[Records from a data source]
★ ★ ★ ★ ★

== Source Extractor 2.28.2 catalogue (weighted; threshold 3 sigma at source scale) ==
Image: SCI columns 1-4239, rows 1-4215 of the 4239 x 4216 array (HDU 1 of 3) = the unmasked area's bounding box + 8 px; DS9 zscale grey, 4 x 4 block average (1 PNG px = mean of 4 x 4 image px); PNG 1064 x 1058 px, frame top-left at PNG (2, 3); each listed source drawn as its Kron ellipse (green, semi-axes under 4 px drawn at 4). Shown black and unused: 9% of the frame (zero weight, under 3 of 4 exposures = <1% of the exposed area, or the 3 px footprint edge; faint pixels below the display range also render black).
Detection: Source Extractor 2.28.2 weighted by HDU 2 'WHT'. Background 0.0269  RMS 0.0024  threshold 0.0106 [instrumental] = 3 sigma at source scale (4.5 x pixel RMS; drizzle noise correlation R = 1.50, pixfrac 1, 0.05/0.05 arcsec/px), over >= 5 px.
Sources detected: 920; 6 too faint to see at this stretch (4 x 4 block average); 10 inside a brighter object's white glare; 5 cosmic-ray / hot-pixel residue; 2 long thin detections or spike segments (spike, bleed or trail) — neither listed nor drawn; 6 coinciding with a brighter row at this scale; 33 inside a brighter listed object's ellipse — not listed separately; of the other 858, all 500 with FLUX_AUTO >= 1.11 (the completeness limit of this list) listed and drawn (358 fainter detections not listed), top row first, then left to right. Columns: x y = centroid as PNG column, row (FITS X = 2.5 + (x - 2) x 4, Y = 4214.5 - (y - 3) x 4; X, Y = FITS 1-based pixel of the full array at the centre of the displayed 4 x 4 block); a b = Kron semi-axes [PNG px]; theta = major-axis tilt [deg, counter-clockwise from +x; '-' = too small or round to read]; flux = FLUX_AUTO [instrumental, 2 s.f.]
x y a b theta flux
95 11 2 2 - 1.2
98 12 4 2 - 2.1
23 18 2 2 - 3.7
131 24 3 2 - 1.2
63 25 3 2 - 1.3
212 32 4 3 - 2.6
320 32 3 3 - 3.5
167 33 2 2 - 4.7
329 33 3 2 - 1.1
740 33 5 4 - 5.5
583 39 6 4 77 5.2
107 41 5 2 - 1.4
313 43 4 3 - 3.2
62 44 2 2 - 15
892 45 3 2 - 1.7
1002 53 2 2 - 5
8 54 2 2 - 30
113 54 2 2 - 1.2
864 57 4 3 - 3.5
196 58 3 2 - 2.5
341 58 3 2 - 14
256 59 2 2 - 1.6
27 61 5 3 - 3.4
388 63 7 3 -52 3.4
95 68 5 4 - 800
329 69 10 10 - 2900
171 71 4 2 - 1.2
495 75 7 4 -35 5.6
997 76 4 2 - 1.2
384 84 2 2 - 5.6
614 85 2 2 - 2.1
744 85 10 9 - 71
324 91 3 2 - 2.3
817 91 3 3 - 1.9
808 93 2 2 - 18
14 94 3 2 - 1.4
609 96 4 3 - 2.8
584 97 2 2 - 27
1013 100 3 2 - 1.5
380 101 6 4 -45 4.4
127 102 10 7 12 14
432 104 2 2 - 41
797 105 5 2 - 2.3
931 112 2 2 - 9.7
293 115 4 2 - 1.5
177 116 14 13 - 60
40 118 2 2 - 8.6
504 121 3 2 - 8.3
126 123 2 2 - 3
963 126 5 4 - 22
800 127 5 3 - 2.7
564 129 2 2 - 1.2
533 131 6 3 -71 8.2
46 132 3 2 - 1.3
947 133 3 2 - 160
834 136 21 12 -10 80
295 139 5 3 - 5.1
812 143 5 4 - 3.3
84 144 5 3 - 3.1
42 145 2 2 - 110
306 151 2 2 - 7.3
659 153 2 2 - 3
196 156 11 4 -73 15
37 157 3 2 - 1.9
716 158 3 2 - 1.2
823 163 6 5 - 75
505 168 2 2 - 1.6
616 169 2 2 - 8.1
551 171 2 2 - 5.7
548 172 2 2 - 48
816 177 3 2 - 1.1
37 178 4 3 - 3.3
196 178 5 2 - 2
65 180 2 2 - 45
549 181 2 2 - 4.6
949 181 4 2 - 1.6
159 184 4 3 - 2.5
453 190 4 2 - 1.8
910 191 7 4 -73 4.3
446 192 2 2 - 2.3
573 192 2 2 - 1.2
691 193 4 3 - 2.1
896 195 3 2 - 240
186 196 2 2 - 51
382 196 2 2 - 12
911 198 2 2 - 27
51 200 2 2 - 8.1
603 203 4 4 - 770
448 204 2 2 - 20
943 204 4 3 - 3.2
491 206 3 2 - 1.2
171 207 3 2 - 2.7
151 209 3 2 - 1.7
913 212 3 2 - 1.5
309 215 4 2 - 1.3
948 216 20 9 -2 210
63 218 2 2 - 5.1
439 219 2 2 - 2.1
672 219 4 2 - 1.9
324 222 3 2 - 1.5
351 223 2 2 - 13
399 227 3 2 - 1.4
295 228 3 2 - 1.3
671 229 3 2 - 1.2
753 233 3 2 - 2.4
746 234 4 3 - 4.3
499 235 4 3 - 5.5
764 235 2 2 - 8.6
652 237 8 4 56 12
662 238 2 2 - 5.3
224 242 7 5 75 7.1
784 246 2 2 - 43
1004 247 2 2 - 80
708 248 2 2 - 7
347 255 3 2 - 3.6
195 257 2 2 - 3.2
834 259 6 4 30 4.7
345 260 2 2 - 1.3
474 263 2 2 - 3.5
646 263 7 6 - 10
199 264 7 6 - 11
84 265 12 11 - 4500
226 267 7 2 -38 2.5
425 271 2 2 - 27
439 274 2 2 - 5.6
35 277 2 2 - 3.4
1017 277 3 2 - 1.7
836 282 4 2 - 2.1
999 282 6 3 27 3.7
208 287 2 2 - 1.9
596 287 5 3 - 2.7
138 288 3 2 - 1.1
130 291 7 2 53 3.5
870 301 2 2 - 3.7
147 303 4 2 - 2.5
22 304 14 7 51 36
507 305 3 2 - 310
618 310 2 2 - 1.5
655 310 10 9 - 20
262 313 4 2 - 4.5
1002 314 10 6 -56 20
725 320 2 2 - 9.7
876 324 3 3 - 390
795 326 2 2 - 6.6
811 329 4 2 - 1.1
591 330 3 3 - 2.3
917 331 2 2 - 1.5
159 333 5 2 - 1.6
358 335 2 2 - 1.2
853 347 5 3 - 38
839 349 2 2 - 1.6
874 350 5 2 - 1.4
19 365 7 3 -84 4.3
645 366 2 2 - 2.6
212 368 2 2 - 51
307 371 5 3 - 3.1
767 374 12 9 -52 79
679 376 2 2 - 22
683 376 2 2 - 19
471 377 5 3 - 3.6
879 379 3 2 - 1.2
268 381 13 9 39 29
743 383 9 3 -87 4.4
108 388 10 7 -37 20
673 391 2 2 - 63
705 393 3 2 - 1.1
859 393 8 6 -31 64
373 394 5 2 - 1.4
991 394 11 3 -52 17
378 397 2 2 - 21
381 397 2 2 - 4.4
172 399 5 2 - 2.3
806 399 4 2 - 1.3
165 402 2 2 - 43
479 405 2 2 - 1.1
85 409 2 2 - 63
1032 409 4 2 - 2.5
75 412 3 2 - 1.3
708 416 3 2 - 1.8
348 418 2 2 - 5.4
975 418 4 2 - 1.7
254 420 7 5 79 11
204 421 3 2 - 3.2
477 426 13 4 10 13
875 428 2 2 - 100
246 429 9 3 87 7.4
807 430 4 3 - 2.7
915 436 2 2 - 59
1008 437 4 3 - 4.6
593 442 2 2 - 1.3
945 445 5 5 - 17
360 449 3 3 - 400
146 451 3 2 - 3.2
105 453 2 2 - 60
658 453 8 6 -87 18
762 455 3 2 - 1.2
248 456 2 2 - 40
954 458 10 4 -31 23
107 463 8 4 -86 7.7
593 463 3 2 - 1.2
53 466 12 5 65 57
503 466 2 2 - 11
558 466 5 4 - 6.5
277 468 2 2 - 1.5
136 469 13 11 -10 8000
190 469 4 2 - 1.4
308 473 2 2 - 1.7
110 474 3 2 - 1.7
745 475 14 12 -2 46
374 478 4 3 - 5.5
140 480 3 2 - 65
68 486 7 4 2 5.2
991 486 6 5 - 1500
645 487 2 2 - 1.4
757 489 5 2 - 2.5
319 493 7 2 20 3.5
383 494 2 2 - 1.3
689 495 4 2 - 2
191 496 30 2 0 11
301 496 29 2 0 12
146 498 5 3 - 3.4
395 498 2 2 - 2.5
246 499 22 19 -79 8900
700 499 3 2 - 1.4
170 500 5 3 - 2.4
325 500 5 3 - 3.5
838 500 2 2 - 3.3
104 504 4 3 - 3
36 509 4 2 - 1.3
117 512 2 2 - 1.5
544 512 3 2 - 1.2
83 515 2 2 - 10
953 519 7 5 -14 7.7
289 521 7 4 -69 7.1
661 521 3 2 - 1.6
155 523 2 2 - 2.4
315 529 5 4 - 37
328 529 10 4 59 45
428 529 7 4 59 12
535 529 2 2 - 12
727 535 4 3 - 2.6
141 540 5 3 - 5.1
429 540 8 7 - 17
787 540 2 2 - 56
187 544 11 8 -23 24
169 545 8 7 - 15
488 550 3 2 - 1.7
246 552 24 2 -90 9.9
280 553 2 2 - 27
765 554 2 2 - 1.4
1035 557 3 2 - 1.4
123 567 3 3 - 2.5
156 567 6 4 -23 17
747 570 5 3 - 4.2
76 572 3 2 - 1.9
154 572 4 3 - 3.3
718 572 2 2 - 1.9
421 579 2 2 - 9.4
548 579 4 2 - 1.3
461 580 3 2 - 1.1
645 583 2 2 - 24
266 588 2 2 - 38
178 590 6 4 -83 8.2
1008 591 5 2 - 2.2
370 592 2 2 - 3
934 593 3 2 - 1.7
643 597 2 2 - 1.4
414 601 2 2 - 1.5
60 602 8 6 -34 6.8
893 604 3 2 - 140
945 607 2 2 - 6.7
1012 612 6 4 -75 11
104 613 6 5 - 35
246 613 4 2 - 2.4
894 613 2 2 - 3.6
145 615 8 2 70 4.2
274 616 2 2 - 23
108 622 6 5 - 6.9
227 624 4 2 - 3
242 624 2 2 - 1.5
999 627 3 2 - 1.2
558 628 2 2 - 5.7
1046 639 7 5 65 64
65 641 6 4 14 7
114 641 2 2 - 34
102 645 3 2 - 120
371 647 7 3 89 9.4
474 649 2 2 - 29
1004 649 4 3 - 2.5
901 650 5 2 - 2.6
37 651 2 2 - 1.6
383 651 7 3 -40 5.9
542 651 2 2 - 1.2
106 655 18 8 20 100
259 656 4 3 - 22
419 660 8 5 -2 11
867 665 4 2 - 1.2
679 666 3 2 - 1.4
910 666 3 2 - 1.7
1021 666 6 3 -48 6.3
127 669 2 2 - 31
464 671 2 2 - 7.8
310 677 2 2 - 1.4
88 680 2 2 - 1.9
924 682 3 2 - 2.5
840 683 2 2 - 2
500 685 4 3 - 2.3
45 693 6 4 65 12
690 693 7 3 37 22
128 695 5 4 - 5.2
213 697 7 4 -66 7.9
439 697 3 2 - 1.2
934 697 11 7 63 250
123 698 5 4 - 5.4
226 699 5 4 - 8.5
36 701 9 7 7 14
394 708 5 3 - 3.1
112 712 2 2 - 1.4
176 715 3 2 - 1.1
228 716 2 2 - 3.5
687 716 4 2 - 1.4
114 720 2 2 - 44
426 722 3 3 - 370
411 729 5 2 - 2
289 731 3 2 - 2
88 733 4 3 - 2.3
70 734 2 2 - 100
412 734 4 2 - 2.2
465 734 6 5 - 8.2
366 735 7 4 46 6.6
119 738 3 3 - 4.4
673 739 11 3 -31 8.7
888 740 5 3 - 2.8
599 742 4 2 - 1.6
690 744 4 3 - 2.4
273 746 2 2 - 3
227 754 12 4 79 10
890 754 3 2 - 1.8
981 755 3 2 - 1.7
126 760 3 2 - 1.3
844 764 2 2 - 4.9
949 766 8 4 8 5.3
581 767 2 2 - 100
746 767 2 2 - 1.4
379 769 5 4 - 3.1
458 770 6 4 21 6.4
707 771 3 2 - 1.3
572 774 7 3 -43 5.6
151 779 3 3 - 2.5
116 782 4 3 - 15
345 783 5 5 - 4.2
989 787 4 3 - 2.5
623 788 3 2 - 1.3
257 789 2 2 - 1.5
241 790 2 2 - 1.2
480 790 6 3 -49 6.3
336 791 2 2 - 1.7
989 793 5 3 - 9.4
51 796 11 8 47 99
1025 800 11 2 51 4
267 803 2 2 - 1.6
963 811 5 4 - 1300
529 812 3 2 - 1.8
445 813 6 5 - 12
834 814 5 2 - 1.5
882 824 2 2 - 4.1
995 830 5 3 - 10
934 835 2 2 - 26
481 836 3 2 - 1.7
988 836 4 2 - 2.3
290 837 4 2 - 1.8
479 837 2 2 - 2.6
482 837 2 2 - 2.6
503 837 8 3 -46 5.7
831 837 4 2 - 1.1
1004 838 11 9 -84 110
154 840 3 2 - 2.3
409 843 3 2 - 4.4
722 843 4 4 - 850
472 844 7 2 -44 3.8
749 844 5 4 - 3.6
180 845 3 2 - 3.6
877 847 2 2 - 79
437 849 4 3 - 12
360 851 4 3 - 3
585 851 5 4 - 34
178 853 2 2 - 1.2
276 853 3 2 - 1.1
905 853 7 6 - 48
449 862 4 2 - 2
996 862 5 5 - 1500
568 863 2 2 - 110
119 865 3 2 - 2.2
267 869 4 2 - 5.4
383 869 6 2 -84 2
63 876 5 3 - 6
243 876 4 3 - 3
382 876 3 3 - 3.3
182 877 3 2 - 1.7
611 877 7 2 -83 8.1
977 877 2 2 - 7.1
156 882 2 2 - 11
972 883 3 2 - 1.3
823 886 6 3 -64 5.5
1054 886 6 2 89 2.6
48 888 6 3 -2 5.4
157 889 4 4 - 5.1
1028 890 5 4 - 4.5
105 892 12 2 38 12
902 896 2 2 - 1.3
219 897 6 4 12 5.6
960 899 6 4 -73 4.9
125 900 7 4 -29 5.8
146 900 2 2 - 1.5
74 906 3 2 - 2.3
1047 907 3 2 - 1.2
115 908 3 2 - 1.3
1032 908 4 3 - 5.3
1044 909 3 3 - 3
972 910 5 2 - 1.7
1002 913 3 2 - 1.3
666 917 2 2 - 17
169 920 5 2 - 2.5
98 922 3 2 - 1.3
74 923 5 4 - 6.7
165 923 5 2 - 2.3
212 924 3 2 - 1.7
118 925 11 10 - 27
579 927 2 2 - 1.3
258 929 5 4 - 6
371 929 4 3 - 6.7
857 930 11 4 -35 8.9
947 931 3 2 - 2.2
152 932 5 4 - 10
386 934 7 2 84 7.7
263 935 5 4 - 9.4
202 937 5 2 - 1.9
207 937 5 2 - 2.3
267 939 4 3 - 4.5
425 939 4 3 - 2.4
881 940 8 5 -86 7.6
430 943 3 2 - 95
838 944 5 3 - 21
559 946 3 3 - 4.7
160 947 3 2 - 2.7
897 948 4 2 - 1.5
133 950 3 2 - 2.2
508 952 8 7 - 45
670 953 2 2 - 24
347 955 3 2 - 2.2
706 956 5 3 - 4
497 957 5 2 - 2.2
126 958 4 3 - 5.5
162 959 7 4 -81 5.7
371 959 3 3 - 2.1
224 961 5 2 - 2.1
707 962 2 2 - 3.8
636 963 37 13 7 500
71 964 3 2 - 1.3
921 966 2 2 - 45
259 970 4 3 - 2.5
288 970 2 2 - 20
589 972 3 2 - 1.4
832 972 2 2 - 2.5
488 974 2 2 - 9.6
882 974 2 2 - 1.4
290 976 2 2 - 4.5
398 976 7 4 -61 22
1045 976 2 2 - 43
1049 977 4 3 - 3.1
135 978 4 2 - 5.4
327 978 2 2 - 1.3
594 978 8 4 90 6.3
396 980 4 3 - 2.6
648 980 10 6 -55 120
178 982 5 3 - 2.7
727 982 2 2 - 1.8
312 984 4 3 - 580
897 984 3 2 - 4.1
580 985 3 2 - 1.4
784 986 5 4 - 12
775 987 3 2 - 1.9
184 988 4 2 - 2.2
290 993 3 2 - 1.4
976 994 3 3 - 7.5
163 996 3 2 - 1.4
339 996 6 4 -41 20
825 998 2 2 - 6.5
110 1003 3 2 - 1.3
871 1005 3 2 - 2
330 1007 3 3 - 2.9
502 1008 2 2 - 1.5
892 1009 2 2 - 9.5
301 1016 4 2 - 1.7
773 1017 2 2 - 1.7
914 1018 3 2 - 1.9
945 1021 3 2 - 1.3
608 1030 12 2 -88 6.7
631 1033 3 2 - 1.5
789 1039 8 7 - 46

★ ★ ★ ★ ★

--- THE EXERCISE ---
Put every line of the listing into a numbered list, from the first line through the line with "320 32 3 3 - 3.5". Skip any blank lines.

--- SOLUTION ---
1. == Source Extractor 2.28.2 catalogue (weighted; threshold 3 sigma at source scale) ==
2. Image: SCI columns 1-4239, rows 1-4215 of the 4239 x 4216 array (HDU 1 of 3) = the unmasked area's bounding box + 8 px; DS9 zscale grey, 4 x 4 block average (1 PNG px = mean of 4 x 4 image px); PNG 1064 x 1058 px, frame top-left at PNG (2, 3); each listed source drawn as its Kron ellipse (green, semi-axes under 4 px drawn at 4). Shown black and unused: 9% of the frame (zero weight, under 3 of 4 exposures = <1% of the exposed area, or the 3 px footprint edge; faint pixels below the display range also render black).
3. Detection: Source Extractor 2.28.2 weighted by HDU 2 'WHT'. Background 0.0269  RMS 0.0024  threshold 0.0106 [instrumental] = 3 sigma at source scale (4.5 x pixel RMS; drizzle noise correlation R = 1.50, pixfrac 1, 0.05/0.05 arcsec/px), over >= 5 px.
4. Sources detected: 920; 6 too faint to see at this stretch (4 x 4 block average); 10 inside a brighter object's white glare; 5 cosmic-ray / hot-pixel residue; 2 long thin detections or spike segments (spike, bleed or trail) — neither listed nor drawn; 6 coinciding with a brighter row at this scale; 33 inside a brighter listed object's ellipse — not listed separately; of the other 858, all 500 with FLUX_AUTO >= 1.11 (the completeness limit of this list) listed and drawn (358 fainter detections not listed), top row first, then left to right. Columns: x y = centroid as PNG column, row (FITS X = 2.5 + (x - 2) x 4, Y = 4214.5 - (y - 3) x 4; X, Y = FITS 1-based pixel of the full array at the centre of the displayed 4 x 4 block); a b = Kron semi-axes [PNG px]; theta = major-axis tilt [deg, counter-clockwise from +x; '-' = too small or round to read]; flux = FLUX_AUTO [instrumental, 2 s.f.]
5. x y a b theta flux
6. 95 11 2 2 - 1.2
7. 98 12 4 2 - 2.1
8. 23 18 2 2 - 3.7
9. 131 24 3 2 - 1.2
10. 63 25 3 2 - 1.3
11. 212 32 4 3 - 2.6
12. 320 32 3 3 - 3.5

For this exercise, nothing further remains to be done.